Radar BI, Jakarta | Jaksa Agung Muda Tindak Pidana Umum (Jampidum) Kejaksaan Agung RI, Fadil Zumhana lakukan ekspose dan menyetujui 7 permohonan penghentian penuntutan berdasarkan keadilan restoratif (Restoratif justice).
Berdasarkan siaran pers dari Pusat Penerangan Hukum Kejagung, 7 perkara tersebut berasal dari beberapa Kejaksaan Negeri (Kejari) diantaranya adalah: Kejari Aceh Utara, Gowa, Luwu, Sungai Penuh, Bireun, Bone dan Makasar.
Adapun alasan Jampidum, penghentian penuntutan berdasarkan keadilan restoratif ini diberikan antara lain, tersangka baru pertama kali melakukan tindak pidana.
Pasal yang disangkakan tindak pidananya diancam pidana tidak lebih dari 5 (lima) tahun dan telah ada kesepakatan perdamaian antara tersangka dengan korban.
Proses penegakan hukum melalui pendekatan keadilan restorative dalam penyelesaian perkara tindak pidana yang dilakukan Kejaksaan mengacu pada Perja No.15 Tahun 2020.

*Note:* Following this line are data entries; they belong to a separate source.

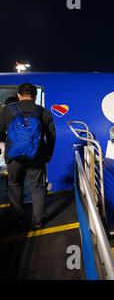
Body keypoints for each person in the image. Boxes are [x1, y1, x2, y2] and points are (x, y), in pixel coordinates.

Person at [0, 83, 56, 229]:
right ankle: (37, 220)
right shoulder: (43, 112)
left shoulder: (7, 111)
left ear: (19, 95)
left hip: (14, 156)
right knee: (37, 187)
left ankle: (18, 217)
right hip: (36, 156)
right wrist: (48, 154)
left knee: (14, 184)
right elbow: (51, 136)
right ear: (35, 96)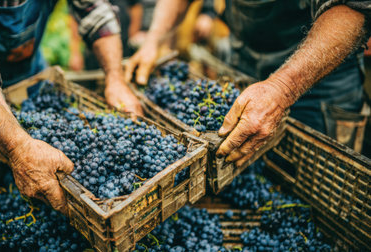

Peraturan ini adalah salah satu inovasi dari Jaksa Agung RI, ST Burhanuddin, untuk memberikan kepastian hukum bagi kalangan masyarakat biasa.
Sebab, definisi keadilan Restoratif yaitu penyelesaian perkara tindak pidana dengan melibatkan pelaku, korban, keluarga pelaku/korban, dan pihak lain yang terkait untuk bersama-sama mencari penyelesaian yang adil dengan menekankan pemulihan kembali pada keadaan semula, dan bukan pembalasan.
Penghentian penuntutan berdasarkan keadilan restorative dilaksanakan dengan asas keadilan, kepentingan umum, proporsionalitas, pidana sebagai jalan terakhir, cepat sederhana dan biaya ringan. (Mulis).